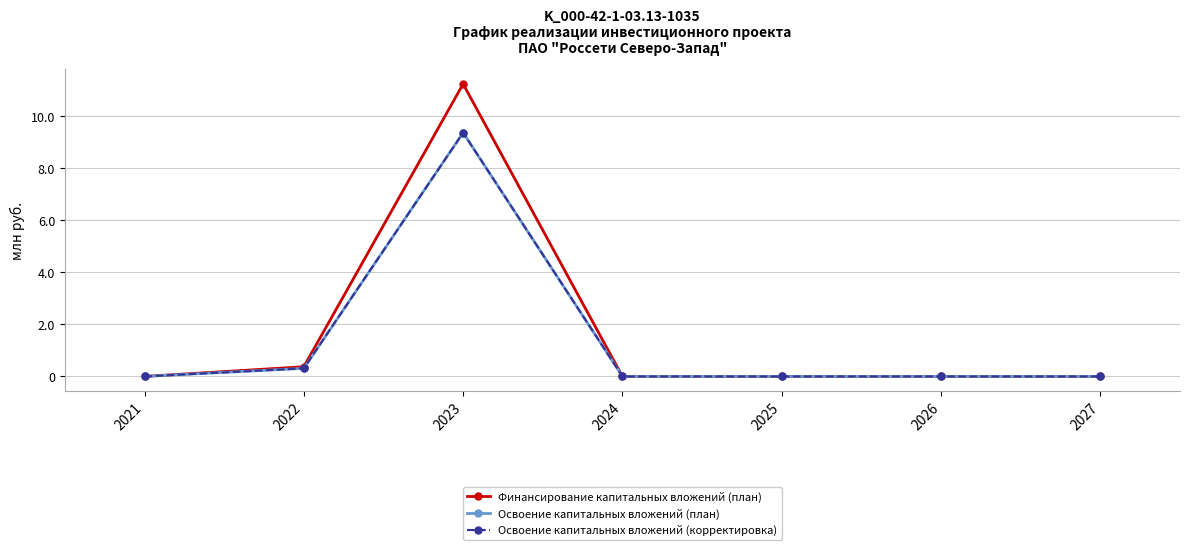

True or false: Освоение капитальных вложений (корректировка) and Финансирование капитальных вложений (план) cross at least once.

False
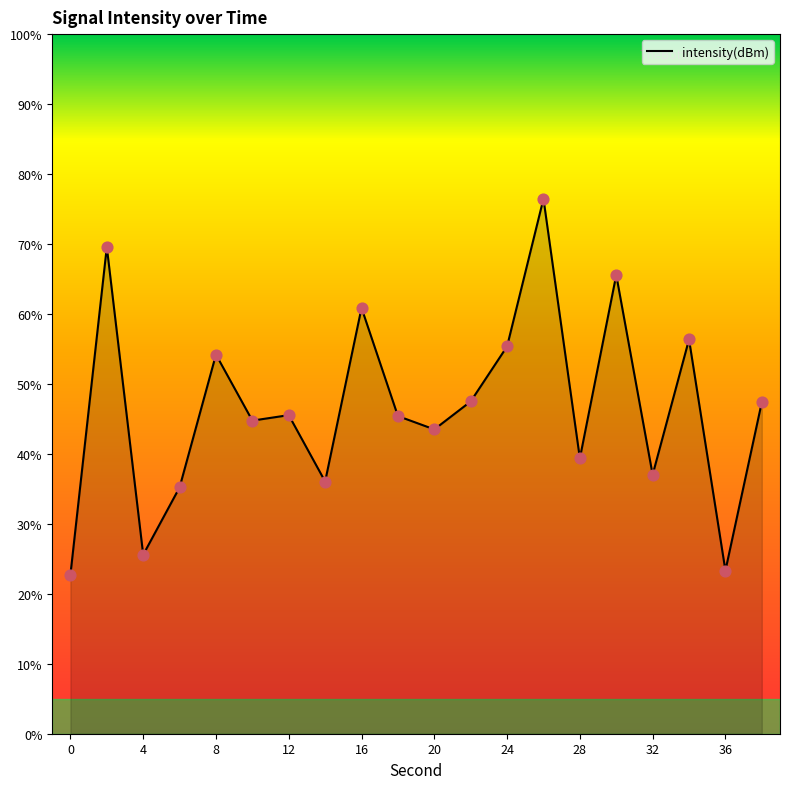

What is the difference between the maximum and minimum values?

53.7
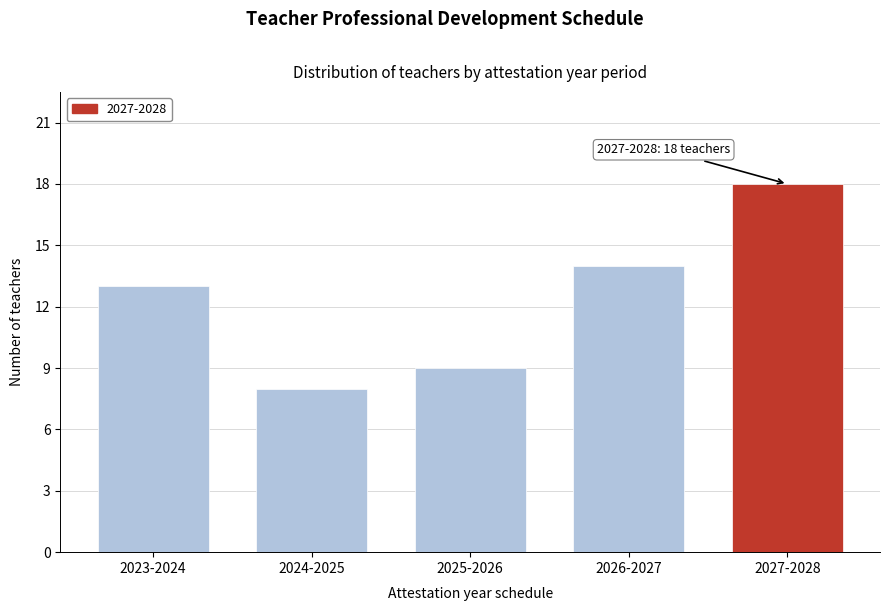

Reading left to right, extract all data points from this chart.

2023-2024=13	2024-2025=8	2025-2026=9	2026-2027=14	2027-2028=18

- **What you need to do**
Can you retype every one of the lines above word for word, leaving the pictures out?

- **Written response**
True or false: Освоение капитальных вложений (корректировка) and Финансирование капитальных вложений (план) cross at least once.

False

What is the difference between the maximum and minimum values?

53.7

Reading left to right, extract all data points from this chart.

2023-2024=13	2024-2025=8	2025-2026=9	2026-2027=14	2027-2028=18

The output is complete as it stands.